### SOURCE DOCUMENT
From a climate perspective, states have also filled the leadership vacuum left by the federal government, as explained by Barry Rabe in his recent article for the TCPG Election Series. The Regional Greenhouse Gas Initiative, covering 10 states in the Northeast and Mid-Atlantic regions, recently raised nearly $40 million in the nation’s first cap-and-trade emissions credit auction—money that will be spent on renewable and energy efficient technologies.
Progress at the federal level
The passage of the Energy Improvement and Extension Act of 2008 (the renewable energy tax package) as part of the “bailout bill” legislation was an important—albeit incremental—step forward for renewable energy production nationwide. The federal Renewable Electricity Production Tax Credit, or PTC, is a per-kilowatt-hour tax credit for electricity generated by qualified renewable energy resources. This credit has proved vital—especially for wind—in helping level the playing field and making renewable energy cost-competitive with fossil fuel-based electricity generation. Yet unlike in Europe, where incentives have been structured over the long term, the PTC has traditionally been extended for only one to three years, depending on the technology, making it difficult for renewable energy projects in their early stages to plan ahead.
Also extended was the investment tax credit, or ITC, for solar installations. The ITC extends for eight years the 30 percent tax credit for both residential and commercial solar investments, eliminates the $2,000 monetary cap, and allows utilities and alternative minimum tax filers to benefit from the credit. The bill also authorizes $800 million in clean renewable energy bonds, or CREBs, to help state, local, and tribal governments, public power providers, and electric cooperatives finance projects that generate electricity from renewable resources. CREBs are issued with a 0 percent interest rate, and the borrower pays back only the principal of the bond. The bondholder receives federal tax credits in lieu of the traditional bond interest. CREBs are an innovative, low-cost mechanism to assist public entities in financing the up-front cost of their investments in renewable energy.
The renewable energy tax credits, along with the ambitious Renewable Fuels Standard passed in the Energy Independence and Security Act of 2007 (36 billion gallons by 2022), represent the two current pillars of federal renewable energy policy in the United States. However, things are about to change. Regardless of who occupies the White House in 2009, a host of major policies are in the pipeline.
Policy scenarios in 2009
The elections in November 2008 will determine the exact nature, scale, and timeframe of new federal renewable energy legislation. It is fairly certain that the Democrats will increase their congressional majority in both houses of Congress, perhaps even coming close to achieving a filibuster-proof 60-seat majority in the Senate.

### TASK A
Summarize the renewable energy policy text in two sentences.

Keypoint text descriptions
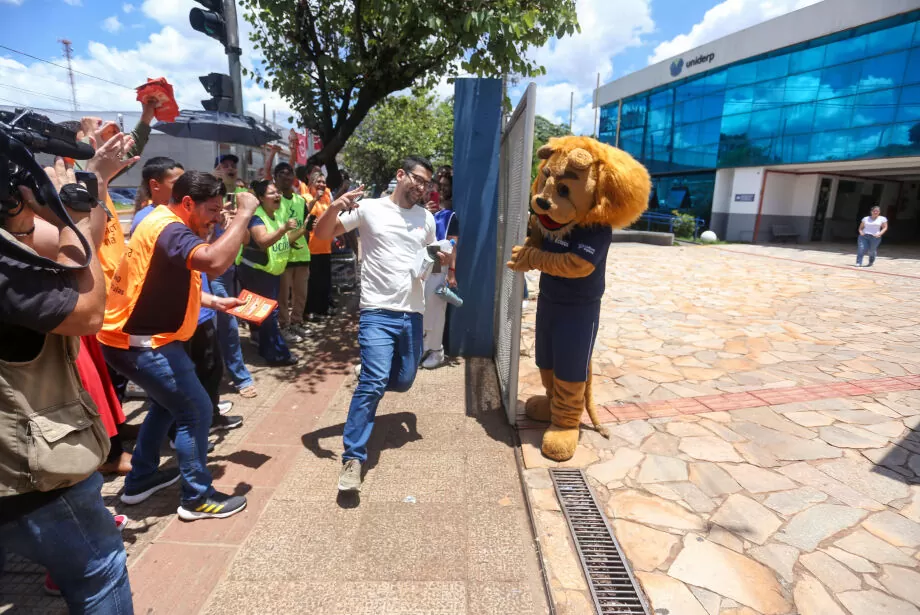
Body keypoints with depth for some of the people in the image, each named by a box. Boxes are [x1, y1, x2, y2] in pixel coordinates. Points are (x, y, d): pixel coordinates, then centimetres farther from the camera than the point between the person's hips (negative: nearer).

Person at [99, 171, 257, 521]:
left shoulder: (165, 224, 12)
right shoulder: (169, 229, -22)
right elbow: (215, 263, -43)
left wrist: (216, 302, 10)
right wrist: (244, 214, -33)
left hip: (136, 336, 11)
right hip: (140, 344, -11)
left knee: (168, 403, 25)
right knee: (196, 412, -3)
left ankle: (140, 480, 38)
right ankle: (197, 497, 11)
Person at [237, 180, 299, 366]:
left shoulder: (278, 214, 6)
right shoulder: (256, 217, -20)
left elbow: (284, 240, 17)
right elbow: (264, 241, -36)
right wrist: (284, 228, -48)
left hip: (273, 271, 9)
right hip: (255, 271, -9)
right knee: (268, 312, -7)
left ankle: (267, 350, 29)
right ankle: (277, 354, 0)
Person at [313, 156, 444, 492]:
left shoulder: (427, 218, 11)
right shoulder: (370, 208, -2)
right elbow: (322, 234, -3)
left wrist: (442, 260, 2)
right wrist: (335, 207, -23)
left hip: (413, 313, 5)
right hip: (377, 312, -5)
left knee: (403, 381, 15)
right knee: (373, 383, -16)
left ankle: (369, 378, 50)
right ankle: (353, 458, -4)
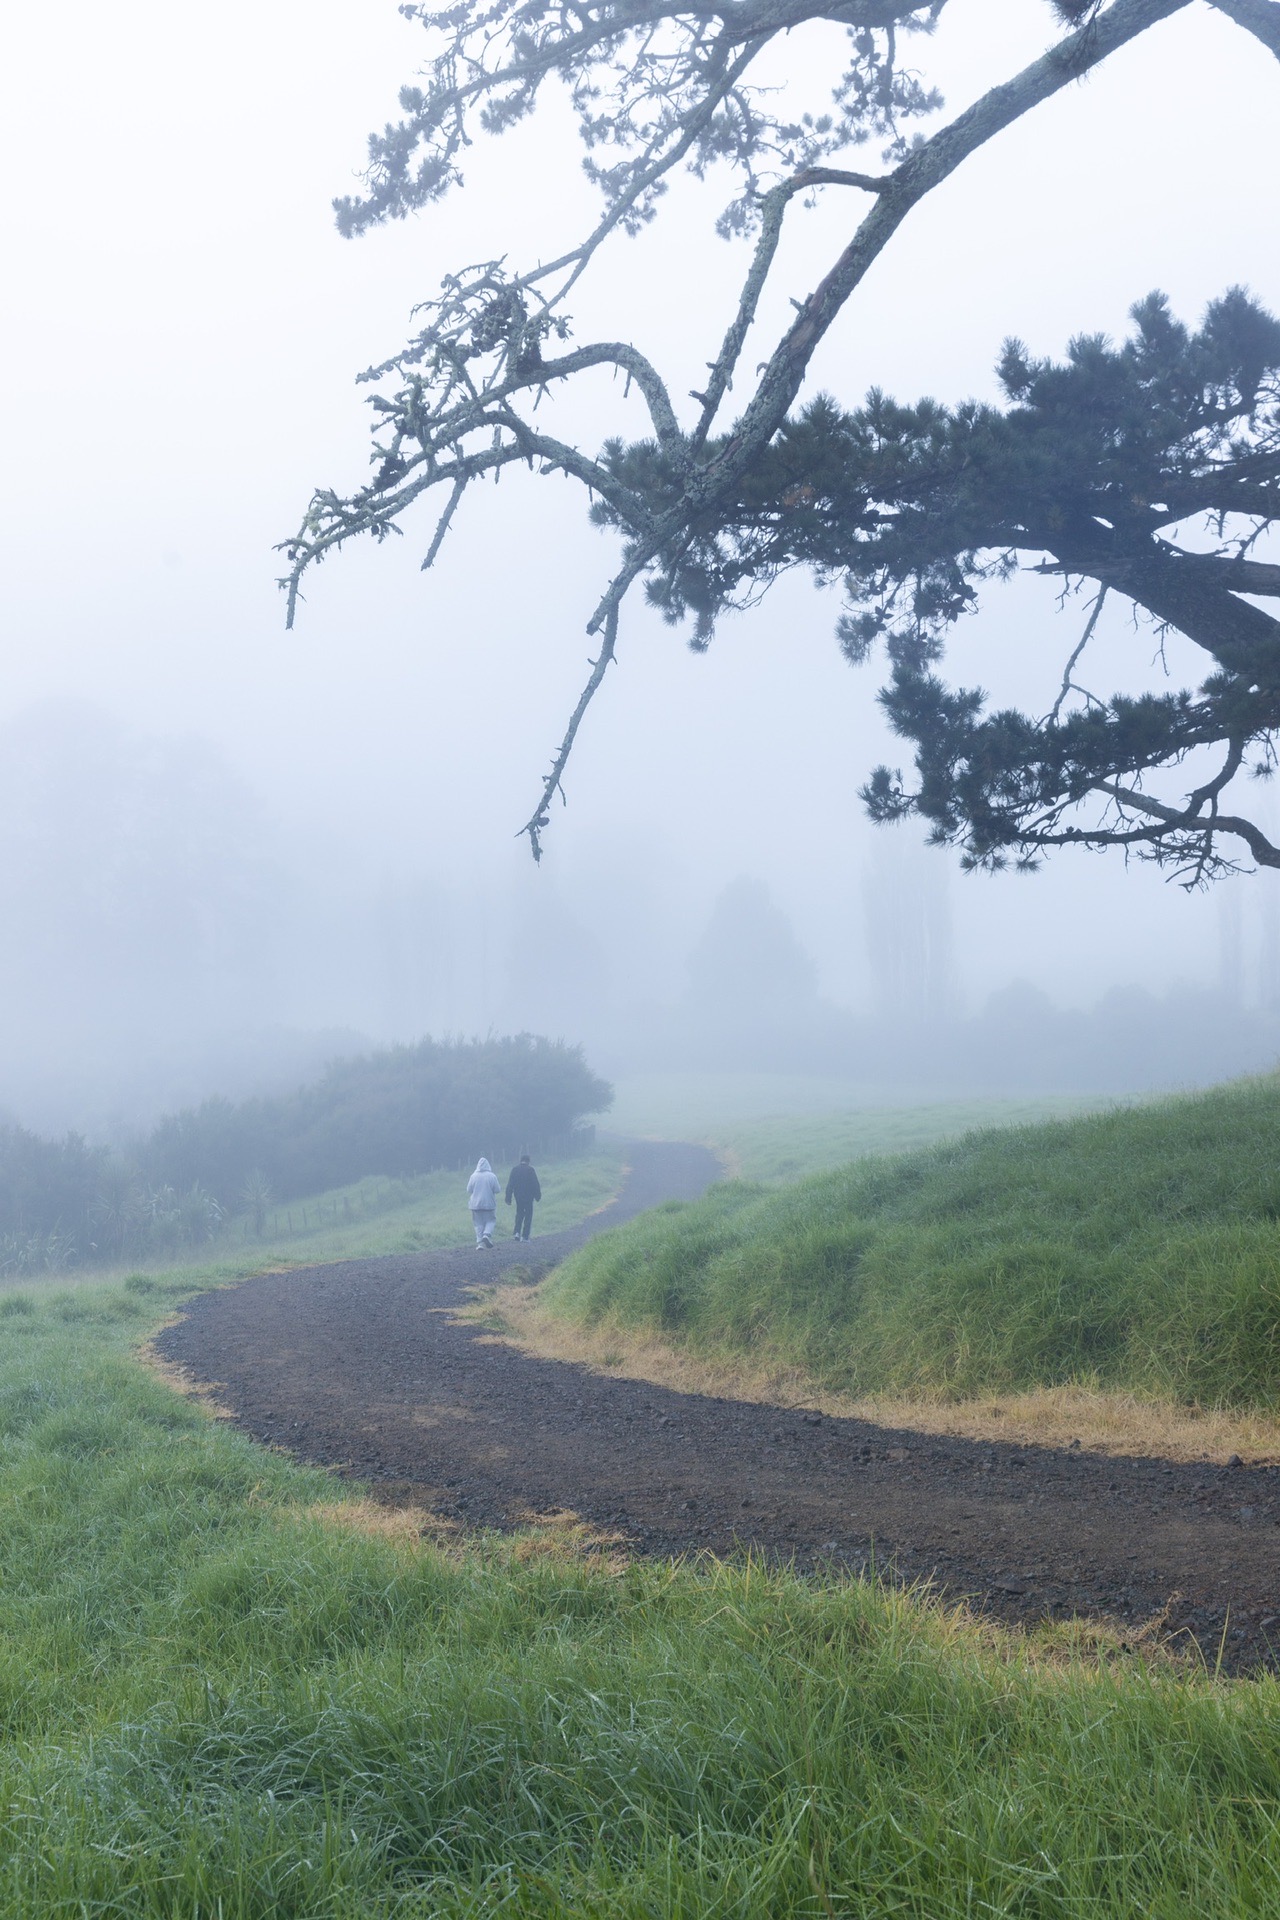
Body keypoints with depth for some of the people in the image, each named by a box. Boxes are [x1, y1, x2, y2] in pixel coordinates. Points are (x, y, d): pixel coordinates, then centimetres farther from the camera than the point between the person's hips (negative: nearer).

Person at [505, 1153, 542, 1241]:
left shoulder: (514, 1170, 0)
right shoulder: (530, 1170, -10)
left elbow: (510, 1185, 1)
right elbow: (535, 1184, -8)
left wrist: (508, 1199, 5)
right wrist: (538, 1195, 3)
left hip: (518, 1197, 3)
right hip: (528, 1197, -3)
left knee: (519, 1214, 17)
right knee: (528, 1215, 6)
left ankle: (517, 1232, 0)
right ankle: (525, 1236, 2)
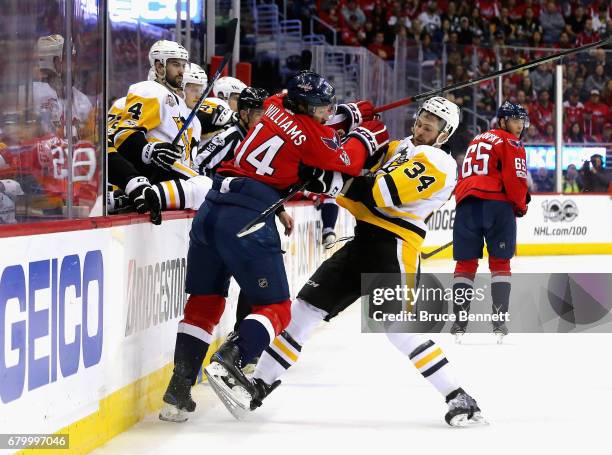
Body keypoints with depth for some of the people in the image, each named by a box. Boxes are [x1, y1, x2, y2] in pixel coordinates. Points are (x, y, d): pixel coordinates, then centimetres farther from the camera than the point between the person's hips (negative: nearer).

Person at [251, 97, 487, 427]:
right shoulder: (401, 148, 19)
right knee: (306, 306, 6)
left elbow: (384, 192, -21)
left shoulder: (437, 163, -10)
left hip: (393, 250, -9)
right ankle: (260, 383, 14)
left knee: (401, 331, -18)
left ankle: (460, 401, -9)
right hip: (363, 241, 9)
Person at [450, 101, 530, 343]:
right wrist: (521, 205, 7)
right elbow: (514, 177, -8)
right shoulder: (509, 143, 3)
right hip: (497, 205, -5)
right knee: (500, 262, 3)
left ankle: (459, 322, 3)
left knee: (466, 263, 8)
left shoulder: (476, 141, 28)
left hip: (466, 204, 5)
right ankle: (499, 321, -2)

--

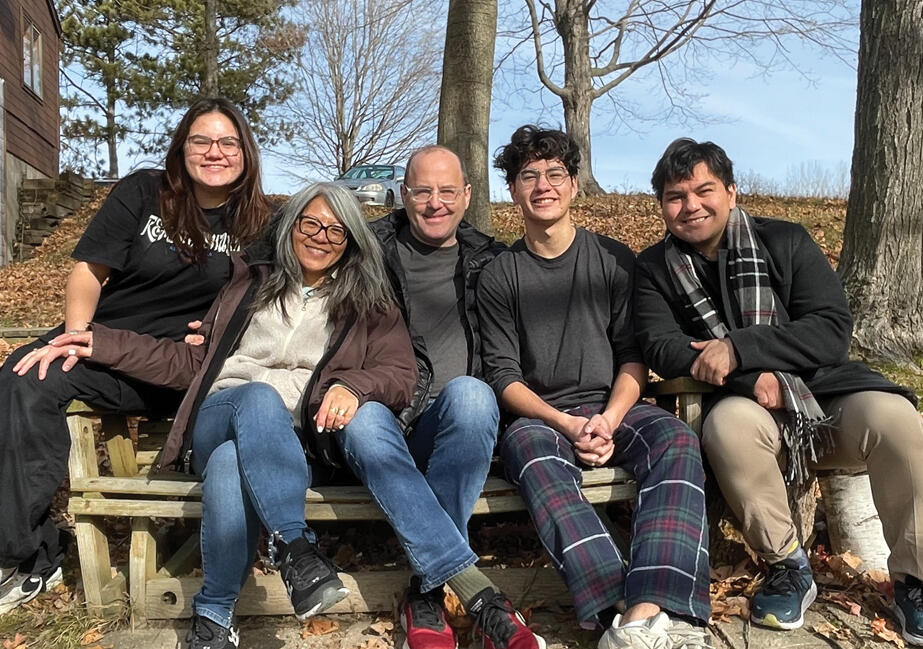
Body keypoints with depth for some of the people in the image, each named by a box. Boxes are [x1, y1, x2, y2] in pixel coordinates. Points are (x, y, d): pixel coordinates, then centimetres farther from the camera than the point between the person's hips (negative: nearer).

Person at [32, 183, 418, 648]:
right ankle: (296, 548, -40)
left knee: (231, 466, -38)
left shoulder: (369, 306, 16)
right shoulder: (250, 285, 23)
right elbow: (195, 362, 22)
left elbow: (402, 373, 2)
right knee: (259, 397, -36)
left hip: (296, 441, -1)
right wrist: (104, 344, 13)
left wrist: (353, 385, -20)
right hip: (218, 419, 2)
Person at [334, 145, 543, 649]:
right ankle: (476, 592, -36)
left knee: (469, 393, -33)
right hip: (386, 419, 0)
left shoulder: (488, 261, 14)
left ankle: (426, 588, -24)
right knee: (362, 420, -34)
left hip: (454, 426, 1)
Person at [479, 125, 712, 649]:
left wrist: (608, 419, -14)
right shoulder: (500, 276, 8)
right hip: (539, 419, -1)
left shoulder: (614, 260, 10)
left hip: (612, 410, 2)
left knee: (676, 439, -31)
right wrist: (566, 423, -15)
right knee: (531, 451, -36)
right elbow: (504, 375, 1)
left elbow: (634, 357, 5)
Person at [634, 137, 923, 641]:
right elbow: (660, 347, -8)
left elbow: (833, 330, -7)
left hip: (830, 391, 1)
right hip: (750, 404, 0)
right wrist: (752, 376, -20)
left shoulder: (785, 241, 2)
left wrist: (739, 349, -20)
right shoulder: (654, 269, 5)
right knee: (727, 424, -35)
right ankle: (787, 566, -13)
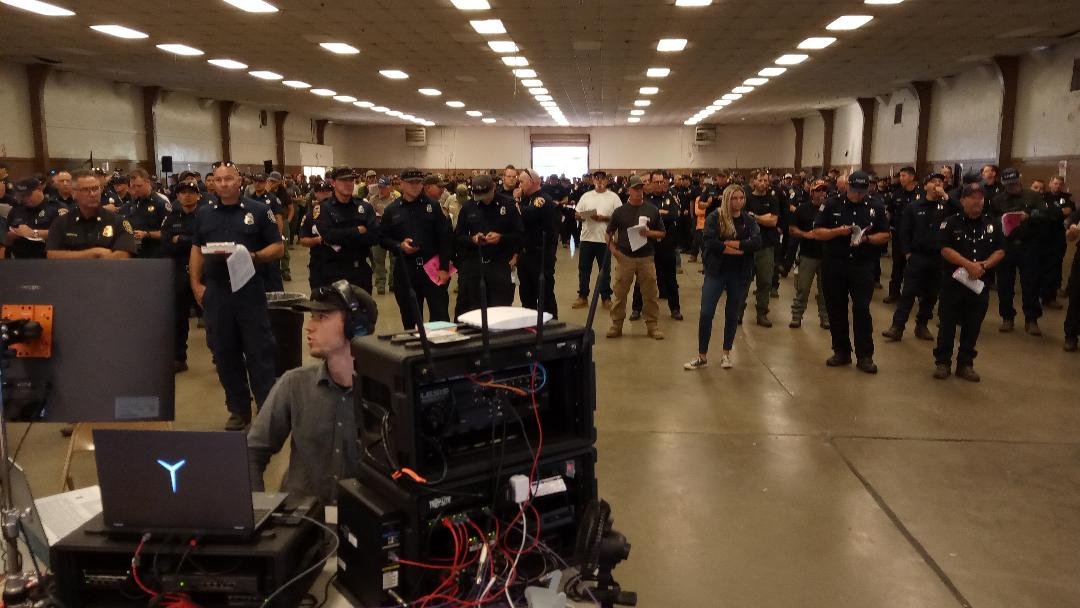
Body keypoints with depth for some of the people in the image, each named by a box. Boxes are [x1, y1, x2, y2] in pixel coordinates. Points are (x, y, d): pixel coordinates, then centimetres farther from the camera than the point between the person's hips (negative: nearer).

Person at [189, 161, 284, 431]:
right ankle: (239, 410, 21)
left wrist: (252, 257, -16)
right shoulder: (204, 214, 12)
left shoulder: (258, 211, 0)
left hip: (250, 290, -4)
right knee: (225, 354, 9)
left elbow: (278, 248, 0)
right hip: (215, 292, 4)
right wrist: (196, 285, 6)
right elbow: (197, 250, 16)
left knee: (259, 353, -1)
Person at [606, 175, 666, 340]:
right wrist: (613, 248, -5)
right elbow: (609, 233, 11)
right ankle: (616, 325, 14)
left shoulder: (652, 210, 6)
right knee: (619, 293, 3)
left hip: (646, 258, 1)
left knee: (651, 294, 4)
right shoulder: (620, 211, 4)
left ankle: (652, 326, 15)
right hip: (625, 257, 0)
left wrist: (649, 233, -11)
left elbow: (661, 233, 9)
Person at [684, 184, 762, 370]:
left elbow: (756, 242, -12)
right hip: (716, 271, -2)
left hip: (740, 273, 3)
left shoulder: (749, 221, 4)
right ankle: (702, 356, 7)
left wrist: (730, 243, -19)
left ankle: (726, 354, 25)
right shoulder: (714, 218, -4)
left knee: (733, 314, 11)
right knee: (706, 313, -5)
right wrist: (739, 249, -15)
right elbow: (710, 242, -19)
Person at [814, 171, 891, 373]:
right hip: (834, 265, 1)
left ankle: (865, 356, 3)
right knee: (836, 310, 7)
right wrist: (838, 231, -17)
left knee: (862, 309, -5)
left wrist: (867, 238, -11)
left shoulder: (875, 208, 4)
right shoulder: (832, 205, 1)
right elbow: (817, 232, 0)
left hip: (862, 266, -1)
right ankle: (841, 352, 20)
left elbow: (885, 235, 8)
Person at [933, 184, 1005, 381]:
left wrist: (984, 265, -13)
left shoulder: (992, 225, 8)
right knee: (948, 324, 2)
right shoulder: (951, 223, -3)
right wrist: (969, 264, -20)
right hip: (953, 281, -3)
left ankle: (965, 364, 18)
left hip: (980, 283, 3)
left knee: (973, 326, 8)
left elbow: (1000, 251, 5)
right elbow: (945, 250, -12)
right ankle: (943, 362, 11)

--

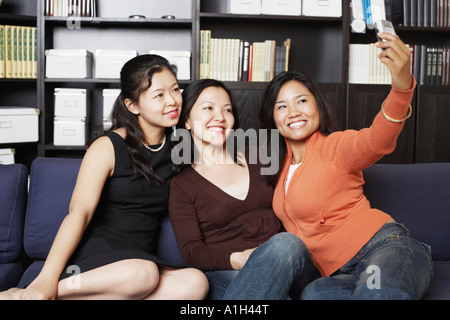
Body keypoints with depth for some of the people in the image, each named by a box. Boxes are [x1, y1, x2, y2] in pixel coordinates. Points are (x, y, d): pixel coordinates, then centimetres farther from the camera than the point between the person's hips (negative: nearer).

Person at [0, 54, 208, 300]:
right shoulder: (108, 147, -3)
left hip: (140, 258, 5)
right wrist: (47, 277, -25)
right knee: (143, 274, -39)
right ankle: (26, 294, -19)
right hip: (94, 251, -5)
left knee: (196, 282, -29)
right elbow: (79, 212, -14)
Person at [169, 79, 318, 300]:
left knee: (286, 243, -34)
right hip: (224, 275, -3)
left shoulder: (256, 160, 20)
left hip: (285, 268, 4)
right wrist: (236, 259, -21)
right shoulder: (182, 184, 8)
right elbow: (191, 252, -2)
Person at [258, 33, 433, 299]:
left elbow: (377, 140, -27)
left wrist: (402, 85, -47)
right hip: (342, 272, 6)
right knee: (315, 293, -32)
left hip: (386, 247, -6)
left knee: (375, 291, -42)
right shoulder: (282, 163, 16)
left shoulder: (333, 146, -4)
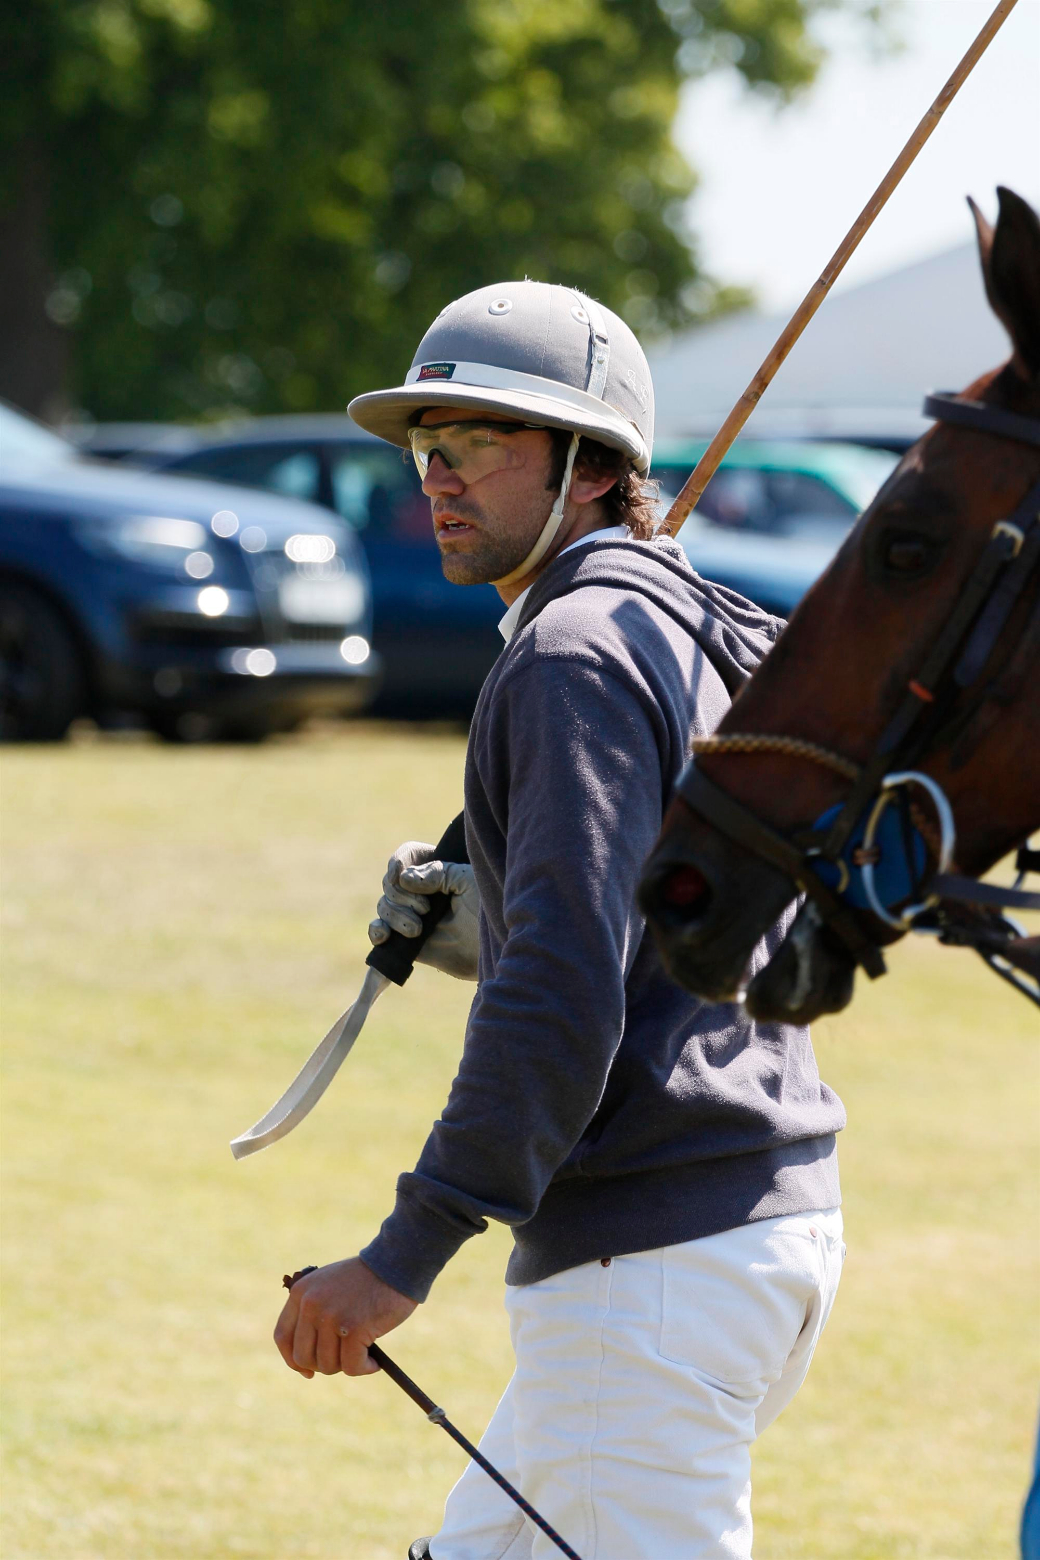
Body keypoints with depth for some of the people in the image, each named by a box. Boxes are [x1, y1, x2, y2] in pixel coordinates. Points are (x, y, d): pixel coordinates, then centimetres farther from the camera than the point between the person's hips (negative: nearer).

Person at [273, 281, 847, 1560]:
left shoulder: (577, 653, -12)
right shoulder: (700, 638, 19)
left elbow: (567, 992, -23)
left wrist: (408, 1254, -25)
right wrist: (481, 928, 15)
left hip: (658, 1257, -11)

### TASK B
Format the lines of the entries as a numbered list, beginning at the line that contains "right elbow: (322, 234, -3)" and stopping after the line that contains "right ankle: (353, 458, -4)", leaving out any blank lines.

### TASK OUTPUT A
States have filled a climate leadership vacuum left by the federal government, and at the federal level the Energy Improvement and Extension Act of 2008 addressed the renewable electricity production tax credit, extended the solar investment tax credit for eight years, and authorized $800 million in clean renewable energy bonds. These tax credits and the Renewable Fuels Standard of 2007 are the two current pillars of federal renewable energy policy, and the November 2008 elections will determine the nature, scale, and timeframe of new federal renewable energy legislation.

### TASK OUTPUT B
1. right elbow: (322, 234, -3)
2. left wrist: (442, 260, 2)
3. right wrist: (335, 207, -23)
4. left hip: (413, 313, 5)
5. right hip: (377, 312, -5)
6. left knee: (403, 381, 15)
7. right knee: (373, 383, -16)
8. left ankle: (369, 378, 50)
9. right ankle: (353, 458, -4)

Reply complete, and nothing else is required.